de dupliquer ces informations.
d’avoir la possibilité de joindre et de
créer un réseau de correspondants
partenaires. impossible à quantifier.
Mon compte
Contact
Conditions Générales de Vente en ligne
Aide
====
**Problem to work on:**
Copy every one of the rows above line for line, keeping each word, accent, and punctuation mark unchanged.

**Response:**
de dupliquer ces informations.
d’avoir la possibilité de joindre et de
créer un réseau de correspondants
partenaires. impossible à quantifier.
Mon compte
Contact
Conditions Générales de Vente en ligne
Aide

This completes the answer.